(Dataset excerpts)
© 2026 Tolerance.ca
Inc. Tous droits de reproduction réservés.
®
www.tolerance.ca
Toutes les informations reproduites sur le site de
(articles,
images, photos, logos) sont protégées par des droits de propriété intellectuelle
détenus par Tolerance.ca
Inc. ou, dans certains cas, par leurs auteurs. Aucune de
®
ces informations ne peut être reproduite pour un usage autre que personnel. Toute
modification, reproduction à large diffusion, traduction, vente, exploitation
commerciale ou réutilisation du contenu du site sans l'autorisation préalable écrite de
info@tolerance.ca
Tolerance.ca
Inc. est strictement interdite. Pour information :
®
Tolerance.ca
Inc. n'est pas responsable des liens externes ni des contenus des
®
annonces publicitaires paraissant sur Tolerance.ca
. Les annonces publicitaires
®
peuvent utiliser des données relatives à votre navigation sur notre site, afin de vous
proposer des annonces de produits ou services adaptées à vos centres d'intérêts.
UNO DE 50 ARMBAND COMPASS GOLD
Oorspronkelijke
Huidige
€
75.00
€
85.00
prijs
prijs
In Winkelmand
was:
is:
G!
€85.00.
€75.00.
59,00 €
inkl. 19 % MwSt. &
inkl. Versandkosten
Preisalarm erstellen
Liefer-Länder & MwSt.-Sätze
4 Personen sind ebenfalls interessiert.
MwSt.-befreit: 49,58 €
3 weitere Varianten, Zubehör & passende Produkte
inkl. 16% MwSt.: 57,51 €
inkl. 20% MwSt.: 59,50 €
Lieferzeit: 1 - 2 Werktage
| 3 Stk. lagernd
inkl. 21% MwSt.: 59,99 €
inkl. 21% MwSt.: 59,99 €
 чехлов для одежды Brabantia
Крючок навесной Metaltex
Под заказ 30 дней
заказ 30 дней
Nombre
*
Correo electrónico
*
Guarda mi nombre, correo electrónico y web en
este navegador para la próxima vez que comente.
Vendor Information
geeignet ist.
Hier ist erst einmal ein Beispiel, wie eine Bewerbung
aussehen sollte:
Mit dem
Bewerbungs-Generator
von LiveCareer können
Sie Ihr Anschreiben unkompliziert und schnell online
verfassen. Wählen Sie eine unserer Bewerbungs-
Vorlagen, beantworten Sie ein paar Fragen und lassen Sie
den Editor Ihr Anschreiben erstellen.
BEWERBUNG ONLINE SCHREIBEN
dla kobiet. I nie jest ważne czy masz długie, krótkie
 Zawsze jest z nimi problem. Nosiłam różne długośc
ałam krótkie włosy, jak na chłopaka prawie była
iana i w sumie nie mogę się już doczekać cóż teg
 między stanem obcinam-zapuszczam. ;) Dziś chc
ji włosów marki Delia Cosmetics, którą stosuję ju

TASK STATEMENT
Reproduce all of the material above with every occurrence of "Anschreiben" replaced by "Bewerbungsschreiben". Change nothing else.

YOUR SOLUTION
© 2026 Tolerance.ca
Inc. Tous droits de reproduction réservés.
®
www.tolerance.ca
Toutes les informations reproduites sur le site de
(articles,
images, photos, logos) sont protégées par des droits de propriété intellectuelle
détenus par Tolerance.ca
Inc. ou, dans certains cas, par leurs auteurs. Aucune de
®
ces informations ne peut être reproduite pour un usage autre que personnel. Toute
modification, reproduction à large diffusion, traduction, vente, exploitation
commerciale ou réutilisation du contenu du site sans l'autorisation préalable écrite de
info@tolerance.ca
Tolerance.ca
Inc. est strictement interdite. Pour information :
®
Tolerance.ca
Inc. n'est pas responsable des liens externes ni des contenus des
®
annonces publicitaires paraissant sur Tolerance.ca
. Les annonces publicitaires
®
peuvent utiliser des données relatives à votre navigation sur notre site, afin de vous
proposer des annonces de produits ou services adaptées à vos centres d'intérêts.
UNO DE 50 ARMBAND COMPASS GOLD
Oorspronkelijke
Huidige
€
75.00
€
85.00
prijs
prijs
In Winkelmand
was:
is:
G!
€85.00.
€75.00.
59,00 €
inkl. 19 % MwSt. &
inkl. Versandkosten
Preisalarm erstellen
Liefer-Länder & MwSt.-Sätze
4 Personen sind ebenfalls interessiert.
MwSt.-befreit: 49,58 €
3 weitere Varianten, Zubehör & passende Produkte
inkl. 16% MwSt.: 57,51 €
inkl. 20% MwSt.: 59,50 €
Lieferzeit: 1 - 2 Werktage
| 3 Stk. lagernd
inkl. 21% MwSt.: 59,99 €
inkl. 21% MwSt.: 59,99 €
 чехлов для одежды Brabantia
Крючок навесной Metaltex
Под заказ 30 дней
заказ 30 дней
Nombre
*
Correo electrónico
*
Guarda mi nombre, correo electrónico y web en
este navegador para la próxima vez que comente.
Vendor Information
geeignet ist.
Hier ist erst einmal ein Beispiel, wie eine Bewerbung
aussehen sollte:
Mit dem
Bewerbungs-Generator
von LiveCareer können
Sie Ihr Bewerbungsschreiben unkompliziert und schnell online
verfassen. Wählen Sie eine unserer Bewerbungs-
Vorlagen, beantworten Sie ein paar Fragen und lassen Sie
den Editor Ihr Bewerbungsschreiben erstellen.
BEWERBUNG ONLINE SCHREIBEN
dla kobiet. I nie jest ważne czy masz długie, krótkie
 Zawsze jest z nimi problem. Nosiłam różne długośc
ałam krótkie włosy, jak na chłopaka prawie była
iana i w sumie nie mogę się już doczekać cóż teg
 między stanem obcinam-zapuszczam. ;) Dziś chc
ji włosów marki Delia Cosmetics, którą stosuję ju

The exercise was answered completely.